Barriers to Entry

by December 7, 2005

User experience professionals (be they researchers or designers) generally want to make tasks as easy as possible for the people using their products. Social systems that build value through participation are particularly ripe for “low barriers to entry”: enabling people to contribute with minimal effort. Usually that amounts to simplified (if any) registration processes that require little commitment to engage.

But as Derek Powazek pointed in Design for Community (back in 2001), value can increase when barriers exist. Derek’s specific example was that “burying the submit button [in community Web sites] encourages fewer, but better posts.” This same principle is upheld by eBay through its listing fees:

“As a free site, TaoBao suffers […] because it costs nothing to list an item, it's a haven for spam and unrealistic starting bid prices, just as eBay's own American site becomes a clutter of noise when it rolls out the occasional free-listing day. That just proves that the quality of traffic is just as important as the quantity.” –Is eBay Dead in China?, 2005

Now Wikipedia, perhaps one of the best sources for “user-generated” content online, has erected barriers to participation in an effort to increase quality.“Wikipedia will now require users to register before they can create articles.
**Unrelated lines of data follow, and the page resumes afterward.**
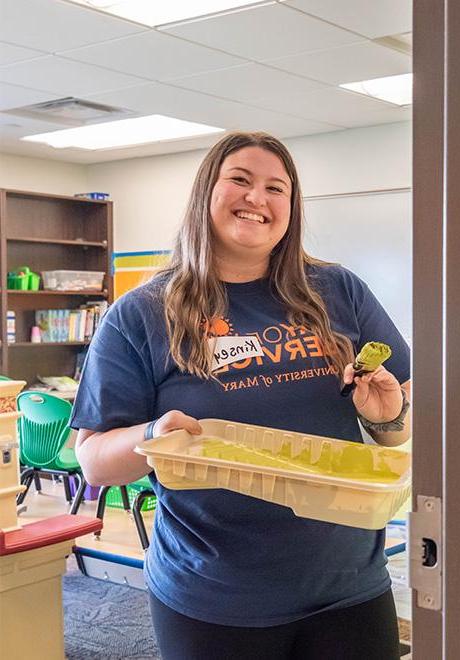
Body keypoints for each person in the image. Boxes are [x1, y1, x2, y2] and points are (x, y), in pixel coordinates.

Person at [72, 131, 412, 660]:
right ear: (206, 192)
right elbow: (93, 462)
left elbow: (401, 427)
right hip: (214, 598)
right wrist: (152, 437)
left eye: (277, 188)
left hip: (349, 586)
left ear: (291, 209)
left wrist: (389, 417)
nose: (258, 198)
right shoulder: (141, 314)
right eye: (240, 180)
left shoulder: (338, 290)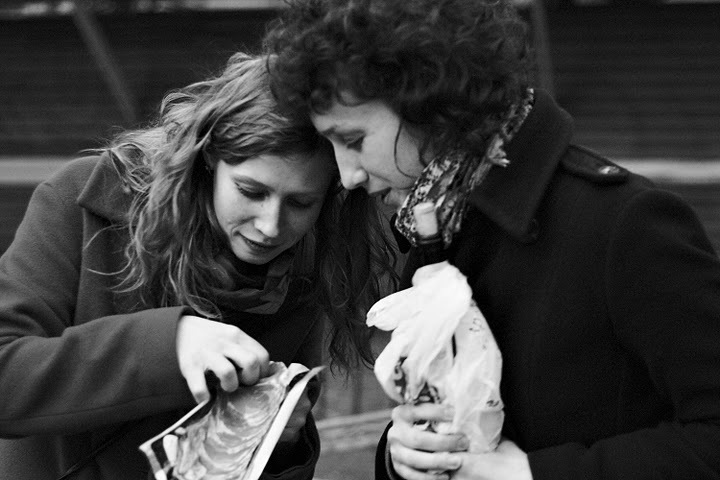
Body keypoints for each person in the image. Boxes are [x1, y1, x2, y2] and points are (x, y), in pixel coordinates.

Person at [264, 1, 720, 479]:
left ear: (427, 101)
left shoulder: (624, 223)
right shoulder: (439, 226)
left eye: (354, 140)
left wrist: (532, 474)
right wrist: (402, 454)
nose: (347, 176)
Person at [0, 52, 397, 480]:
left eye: (301, 203)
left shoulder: (305, 264)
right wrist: (169, 344)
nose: (271, 226)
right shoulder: (79, 197)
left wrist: (280, 442)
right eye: (251, 191)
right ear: (208, 159)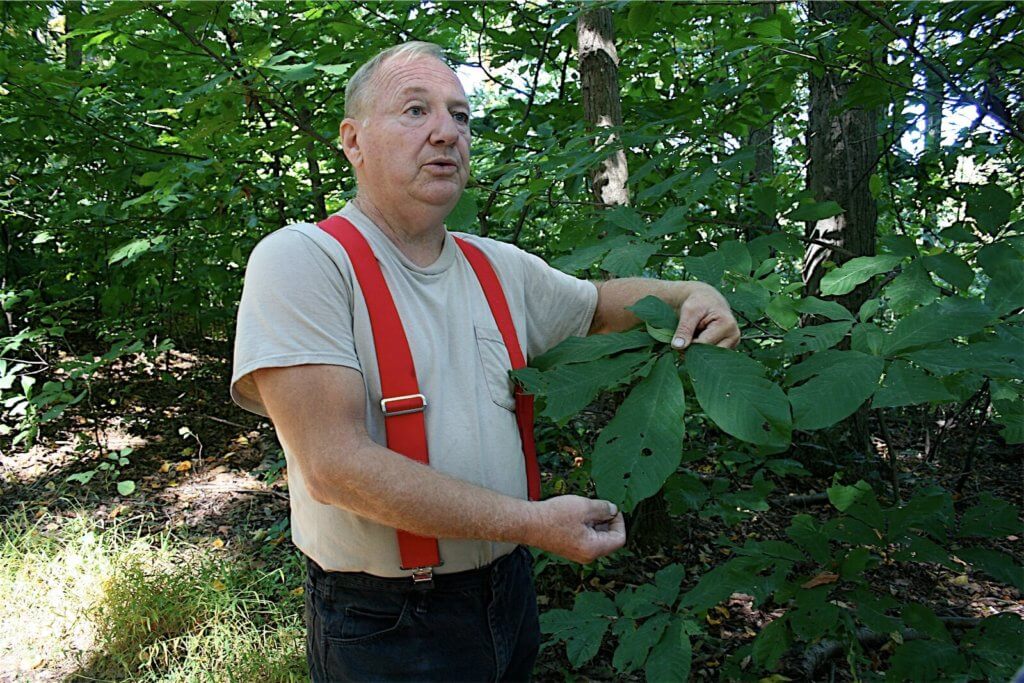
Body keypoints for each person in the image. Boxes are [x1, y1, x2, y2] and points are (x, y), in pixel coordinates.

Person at [231, 41, 740, 682]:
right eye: (415, 110)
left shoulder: (494, 265)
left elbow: (599, 307)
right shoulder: (304, 261)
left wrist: (691, 293)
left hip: (508, 592)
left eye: (460, 115)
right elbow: (335, 468)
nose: (446, 131)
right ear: (354, 141)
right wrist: (532, 523)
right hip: (387, 622)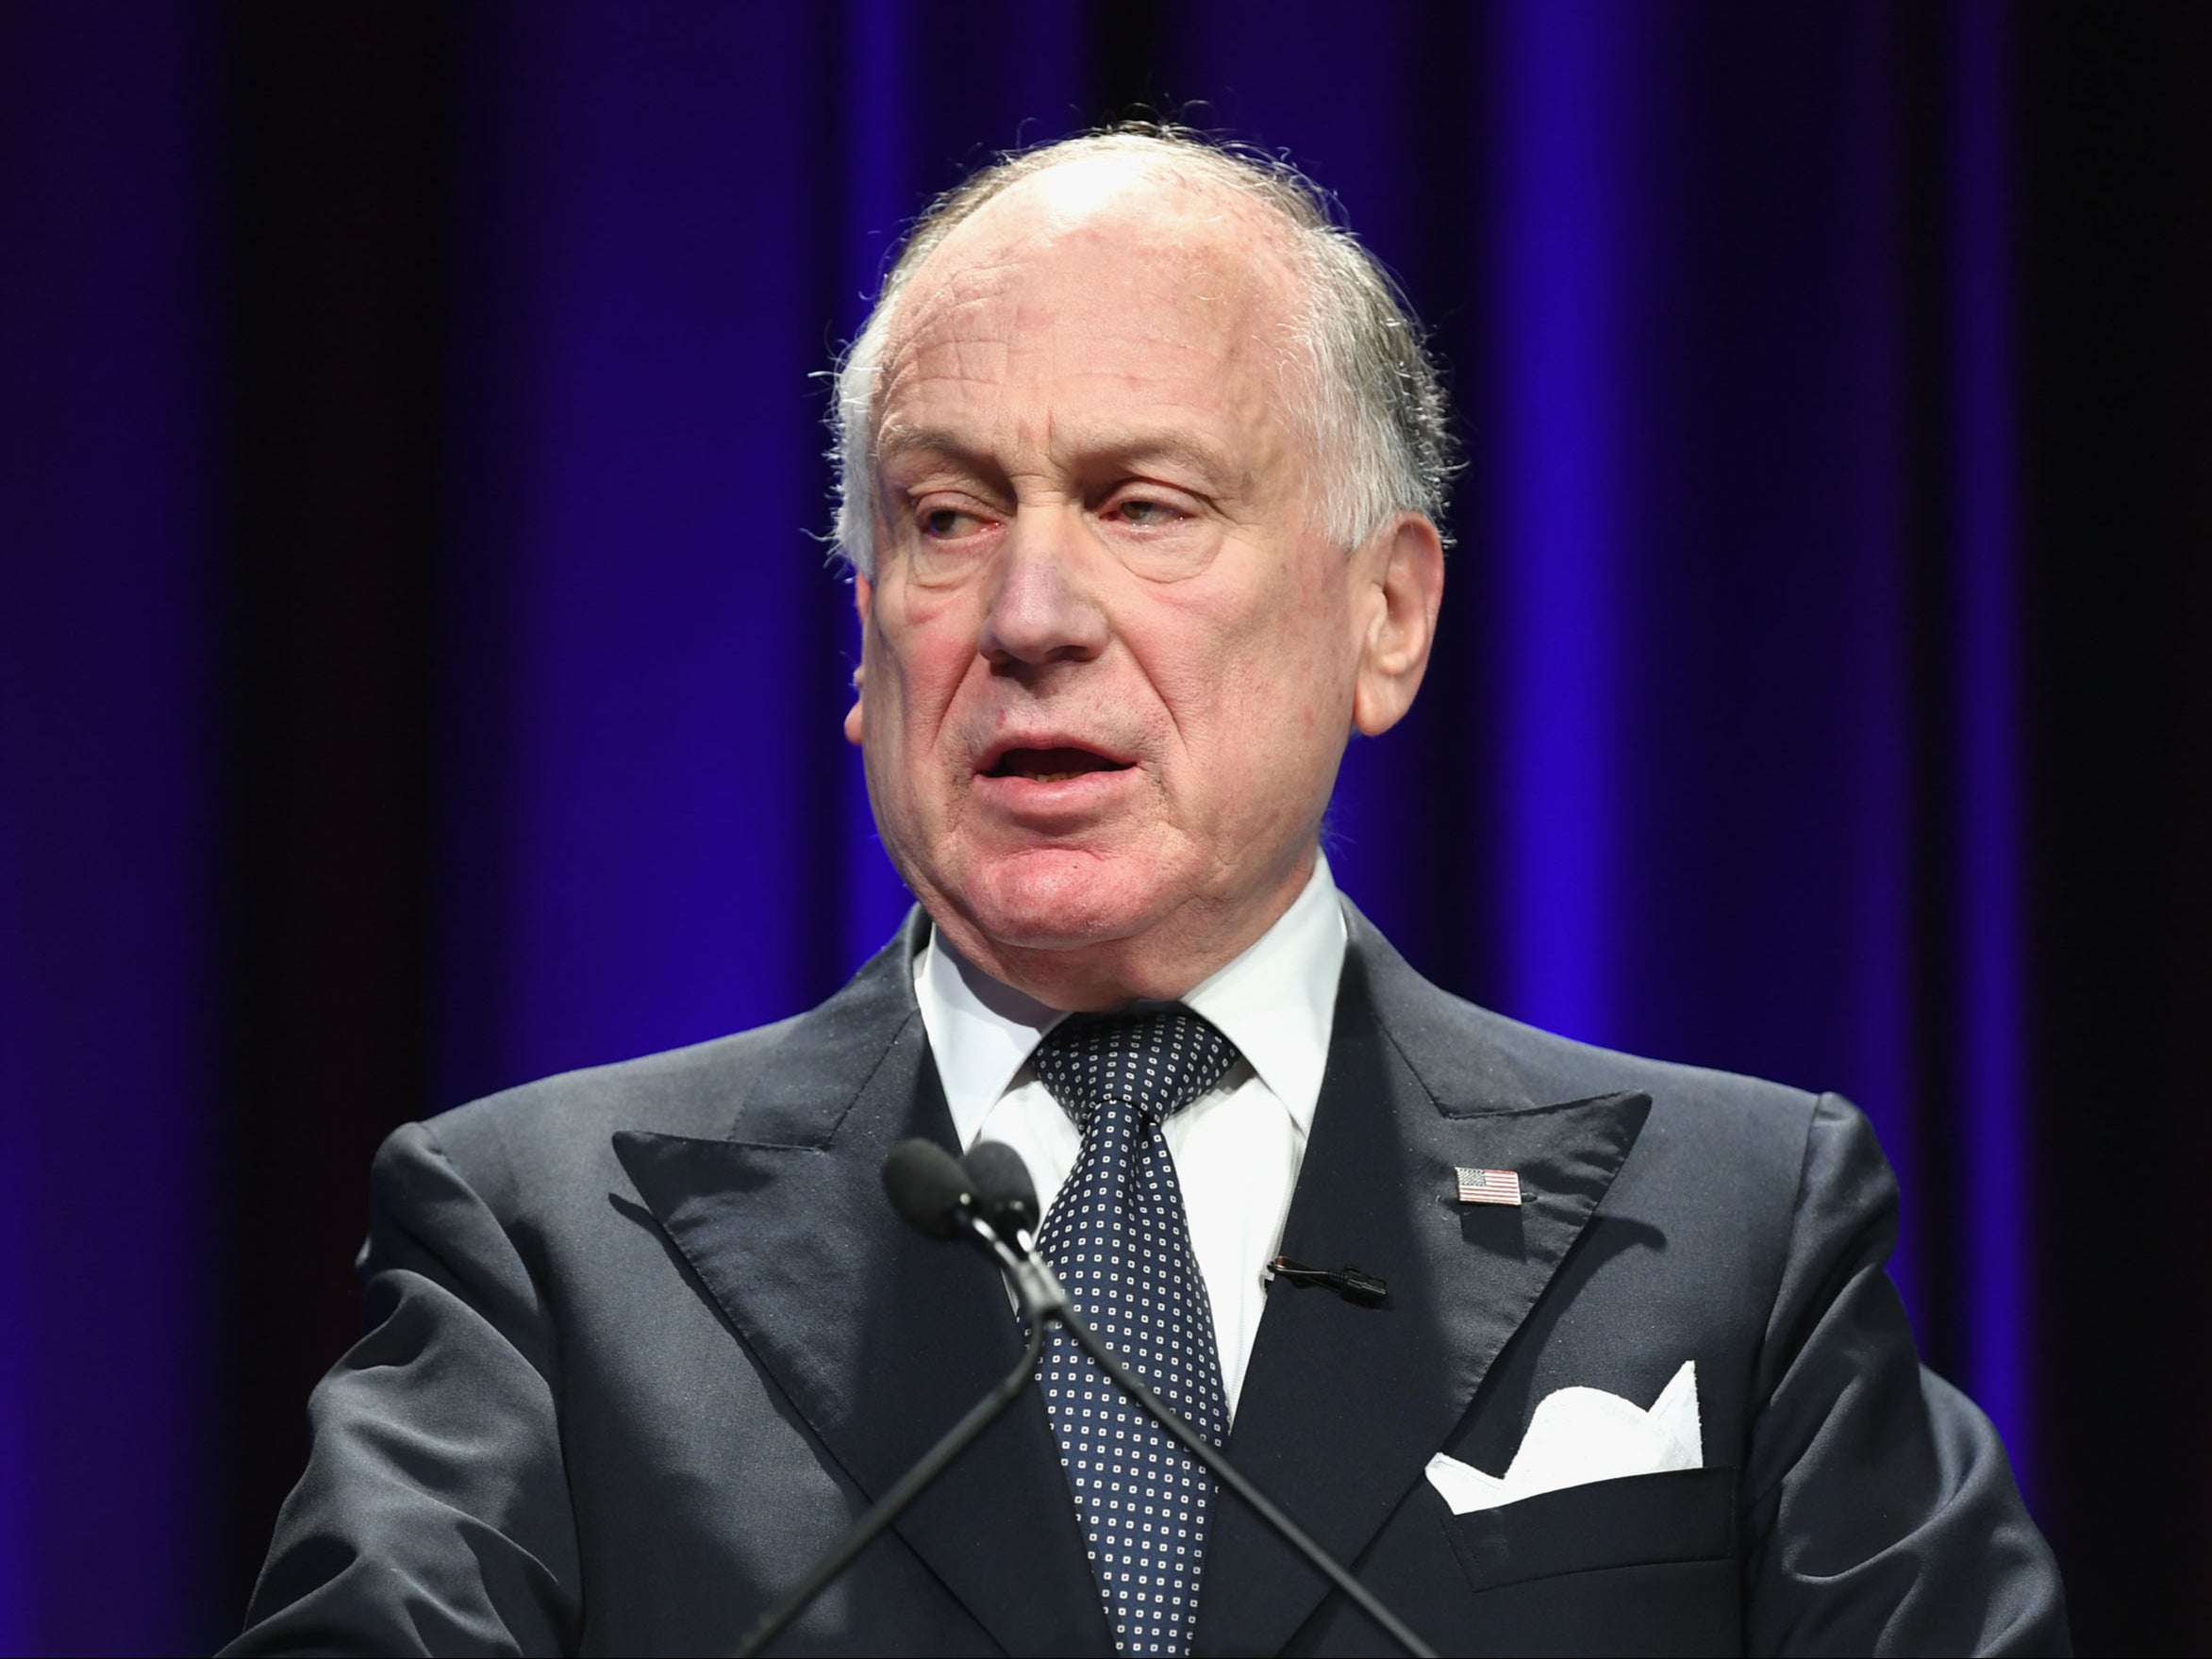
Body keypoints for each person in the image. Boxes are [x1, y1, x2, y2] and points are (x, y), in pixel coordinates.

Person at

The website hopes that the registration requirement will limit the number of stories being created. ‘What we're hopeful to see is that by slowing that down to 1,500 a day from several thousand, the people who are monitoring this will have more ability to improve the quality.’” -Wikipedia Tightens the Reins

The lesson here for interface designers is that easy for the individual isn’t always best for the collective… though many times it is.